Strategic Planning Under Persistent Inflation Uncertainty
A new It's A Working Title white paper argues that a scenario-based approach to strategy is essential for the luxury industry in a turbulent market environment
In our latest white paper, the IWT Markets team at It’s A Working Title argues that the luxury industry faces a set of challenges that are unique among retail sectors in managing inflation volatility.
The level of inflation matters less for luxury planning than its volatility. Economies and firms can adapt to inflation that is high or low, provided it is stable, because stable conditions can be priced into plans. What they struggle to absorb is inflation that moves.
The past eighteen months have given luxury a concentrated version of this problem: gold rose by more than half over 2025 and peaked above five thousand four hundred dollars an ounce in January 2026, US tariffs reset landed costs mid-cycle, and wages, logistics and financing costs shifted at different speeds across markets. No single pressure would have overwhelmed the industry. Their combination—and the speed at which each can change—has made planning assumptions expire faster than the plans built on them.
Luxury is uniquely exposed to this dynamic. In luxury, price is not simply a commercial variable; it is part of the product, communicating scarcity, craft, and position, and it moves in practice in only one direction. A consumer goods company facing volatile costs can raise prices, lower them and discount as conditions change. A luxury house cannot do this without eroding the desirability that justifies the price, so an increase, once taken, is difficult to reverse. Nor do the inputs offer relief: gold cannot be substituted, artisan labour cannot be scaled on demand, and heritage production cannot be relocated to follow a tariff. The industry is absorbing volatile costs through one of the least flexible pricing models in the consumer economy.

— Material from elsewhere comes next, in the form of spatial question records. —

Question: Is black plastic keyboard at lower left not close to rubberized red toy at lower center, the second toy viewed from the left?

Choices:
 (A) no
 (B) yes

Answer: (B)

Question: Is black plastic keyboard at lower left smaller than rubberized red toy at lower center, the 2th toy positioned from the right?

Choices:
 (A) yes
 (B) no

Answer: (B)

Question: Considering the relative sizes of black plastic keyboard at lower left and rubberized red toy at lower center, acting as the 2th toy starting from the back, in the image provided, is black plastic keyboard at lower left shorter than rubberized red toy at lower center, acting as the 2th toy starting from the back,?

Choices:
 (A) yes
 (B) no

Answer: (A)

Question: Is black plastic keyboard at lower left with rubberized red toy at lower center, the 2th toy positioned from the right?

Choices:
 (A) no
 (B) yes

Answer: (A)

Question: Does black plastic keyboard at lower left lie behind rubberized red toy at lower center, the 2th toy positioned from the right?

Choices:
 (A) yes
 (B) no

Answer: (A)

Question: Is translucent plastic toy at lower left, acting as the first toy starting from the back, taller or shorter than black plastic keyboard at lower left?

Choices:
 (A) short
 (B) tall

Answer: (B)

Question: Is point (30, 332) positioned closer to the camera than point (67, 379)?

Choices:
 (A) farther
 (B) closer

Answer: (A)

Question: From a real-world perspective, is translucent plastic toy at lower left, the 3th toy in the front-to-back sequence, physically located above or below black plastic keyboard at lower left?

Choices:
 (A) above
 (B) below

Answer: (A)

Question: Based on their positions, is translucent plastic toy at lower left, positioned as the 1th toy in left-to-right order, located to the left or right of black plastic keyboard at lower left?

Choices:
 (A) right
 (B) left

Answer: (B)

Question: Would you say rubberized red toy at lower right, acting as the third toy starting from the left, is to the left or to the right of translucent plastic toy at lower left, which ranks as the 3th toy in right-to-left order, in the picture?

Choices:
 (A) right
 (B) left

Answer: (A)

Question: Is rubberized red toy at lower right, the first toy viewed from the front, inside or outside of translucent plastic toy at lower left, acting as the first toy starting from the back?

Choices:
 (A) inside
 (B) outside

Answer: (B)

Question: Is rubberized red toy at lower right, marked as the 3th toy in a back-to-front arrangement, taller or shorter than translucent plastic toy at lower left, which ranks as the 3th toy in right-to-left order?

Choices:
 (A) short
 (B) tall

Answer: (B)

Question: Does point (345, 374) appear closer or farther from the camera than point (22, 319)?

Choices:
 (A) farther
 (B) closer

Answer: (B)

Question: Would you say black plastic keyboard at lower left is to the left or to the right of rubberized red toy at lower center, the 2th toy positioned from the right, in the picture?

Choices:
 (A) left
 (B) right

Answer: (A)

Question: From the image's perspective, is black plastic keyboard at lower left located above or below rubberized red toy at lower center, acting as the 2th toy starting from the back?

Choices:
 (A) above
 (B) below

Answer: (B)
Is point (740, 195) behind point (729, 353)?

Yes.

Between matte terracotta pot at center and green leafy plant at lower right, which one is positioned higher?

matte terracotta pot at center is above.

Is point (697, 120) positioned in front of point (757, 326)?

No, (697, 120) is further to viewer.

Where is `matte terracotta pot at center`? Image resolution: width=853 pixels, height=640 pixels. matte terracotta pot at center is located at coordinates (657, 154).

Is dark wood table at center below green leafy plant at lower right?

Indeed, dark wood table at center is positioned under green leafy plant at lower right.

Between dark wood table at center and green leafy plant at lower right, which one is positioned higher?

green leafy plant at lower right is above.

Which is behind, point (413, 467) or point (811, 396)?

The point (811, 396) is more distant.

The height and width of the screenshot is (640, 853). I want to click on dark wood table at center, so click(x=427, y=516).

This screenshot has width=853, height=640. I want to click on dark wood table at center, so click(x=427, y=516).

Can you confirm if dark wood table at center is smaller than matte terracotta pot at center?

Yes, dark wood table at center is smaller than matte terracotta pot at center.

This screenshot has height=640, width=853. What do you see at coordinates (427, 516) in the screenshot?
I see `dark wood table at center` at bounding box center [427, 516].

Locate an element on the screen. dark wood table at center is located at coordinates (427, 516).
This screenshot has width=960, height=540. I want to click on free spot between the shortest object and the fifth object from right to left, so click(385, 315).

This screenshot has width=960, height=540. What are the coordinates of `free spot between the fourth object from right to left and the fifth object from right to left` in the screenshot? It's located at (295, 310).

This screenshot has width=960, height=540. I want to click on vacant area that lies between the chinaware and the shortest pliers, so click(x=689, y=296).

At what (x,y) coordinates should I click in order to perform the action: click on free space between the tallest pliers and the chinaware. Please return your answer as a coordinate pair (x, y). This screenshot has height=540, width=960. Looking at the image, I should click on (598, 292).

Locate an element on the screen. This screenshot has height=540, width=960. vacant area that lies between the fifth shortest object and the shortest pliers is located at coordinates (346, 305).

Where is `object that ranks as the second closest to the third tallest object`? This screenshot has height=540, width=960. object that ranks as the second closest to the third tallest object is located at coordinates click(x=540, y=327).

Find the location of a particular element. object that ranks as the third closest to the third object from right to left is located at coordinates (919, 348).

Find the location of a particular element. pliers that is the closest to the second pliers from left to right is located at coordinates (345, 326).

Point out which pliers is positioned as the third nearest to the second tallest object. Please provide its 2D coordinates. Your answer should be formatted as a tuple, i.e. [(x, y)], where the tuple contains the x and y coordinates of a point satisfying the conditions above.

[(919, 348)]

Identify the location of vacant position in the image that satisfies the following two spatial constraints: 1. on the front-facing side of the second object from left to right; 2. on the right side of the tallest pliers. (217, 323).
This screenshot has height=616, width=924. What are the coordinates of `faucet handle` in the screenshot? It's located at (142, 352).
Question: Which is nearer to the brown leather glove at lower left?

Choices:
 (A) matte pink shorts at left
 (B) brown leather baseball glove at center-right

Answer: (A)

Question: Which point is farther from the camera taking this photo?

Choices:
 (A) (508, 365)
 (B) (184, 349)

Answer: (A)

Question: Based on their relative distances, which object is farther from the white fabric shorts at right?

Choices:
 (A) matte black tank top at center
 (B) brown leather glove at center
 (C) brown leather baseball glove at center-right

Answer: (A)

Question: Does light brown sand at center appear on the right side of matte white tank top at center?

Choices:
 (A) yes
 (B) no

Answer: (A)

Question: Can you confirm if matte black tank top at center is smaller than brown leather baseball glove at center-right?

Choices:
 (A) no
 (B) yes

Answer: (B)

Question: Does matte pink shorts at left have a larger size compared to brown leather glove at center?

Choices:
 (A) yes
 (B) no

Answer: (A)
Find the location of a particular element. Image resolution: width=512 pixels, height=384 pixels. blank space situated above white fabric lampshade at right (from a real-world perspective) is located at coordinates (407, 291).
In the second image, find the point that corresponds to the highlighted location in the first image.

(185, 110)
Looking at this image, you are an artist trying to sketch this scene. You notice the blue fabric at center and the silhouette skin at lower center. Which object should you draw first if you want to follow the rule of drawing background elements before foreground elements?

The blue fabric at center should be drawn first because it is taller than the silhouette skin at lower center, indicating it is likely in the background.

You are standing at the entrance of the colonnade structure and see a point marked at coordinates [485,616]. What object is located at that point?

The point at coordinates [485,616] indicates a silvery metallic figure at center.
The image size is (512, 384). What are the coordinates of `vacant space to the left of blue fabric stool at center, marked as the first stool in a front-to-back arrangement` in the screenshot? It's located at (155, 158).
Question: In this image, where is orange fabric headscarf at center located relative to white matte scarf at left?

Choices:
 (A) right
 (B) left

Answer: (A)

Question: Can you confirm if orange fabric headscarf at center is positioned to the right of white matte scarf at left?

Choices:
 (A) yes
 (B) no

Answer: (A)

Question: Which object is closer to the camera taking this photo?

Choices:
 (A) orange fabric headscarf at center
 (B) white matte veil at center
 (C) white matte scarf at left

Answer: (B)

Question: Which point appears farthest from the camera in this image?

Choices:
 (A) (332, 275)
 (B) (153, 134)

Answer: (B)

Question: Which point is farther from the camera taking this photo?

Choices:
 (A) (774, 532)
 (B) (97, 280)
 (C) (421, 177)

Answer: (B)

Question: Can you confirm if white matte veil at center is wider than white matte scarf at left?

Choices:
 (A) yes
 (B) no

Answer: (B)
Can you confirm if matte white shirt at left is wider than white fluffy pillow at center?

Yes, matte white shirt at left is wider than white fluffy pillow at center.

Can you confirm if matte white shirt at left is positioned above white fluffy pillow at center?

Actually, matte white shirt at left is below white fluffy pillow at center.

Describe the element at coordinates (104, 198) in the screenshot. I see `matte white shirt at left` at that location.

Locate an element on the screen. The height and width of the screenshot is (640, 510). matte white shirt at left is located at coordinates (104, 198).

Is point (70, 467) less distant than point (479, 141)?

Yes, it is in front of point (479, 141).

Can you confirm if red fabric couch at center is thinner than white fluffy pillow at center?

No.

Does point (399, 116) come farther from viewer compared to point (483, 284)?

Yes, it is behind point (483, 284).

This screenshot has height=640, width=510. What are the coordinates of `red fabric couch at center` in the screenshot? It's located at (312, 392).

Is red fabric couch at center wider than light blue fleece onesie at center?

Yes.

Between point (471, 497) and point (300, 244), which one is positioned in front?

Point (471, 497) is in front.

This paper, entitled Strategic Planning Under Persistent Inflation Uncertainty: A Scenario-Based Approach for the Global Luxury Industry, argues that scenario planning, rather than point forecasting, is the way to set strategy in this volatile environment. The objective is not to predict where inflation settles, but to understand the operational implications of several plausible paths before any of them arrives. This paper examines three: persistent cost pressure, a stagflationary combination of soft demand and sticky costs, and a rapid disinflation in which elevated price structures may need to be unwound. Each carries different implications for pricing governance, sourcing, allocation, and client strategy, and each can be distinguished in advance through specific signals, from precious-material prices and US tariffs to Swiss export data, Chinese confidence and the secondary market.
The broader message for enterprise luxury businesses is preparedness rather than prediction. Houses that have rehearsed alternative conditions respond faster and with more conviction when conditions change, and in a category where a mistimed pricing decision costs both margin and desirability, reaction time has become a genuine source of advantage.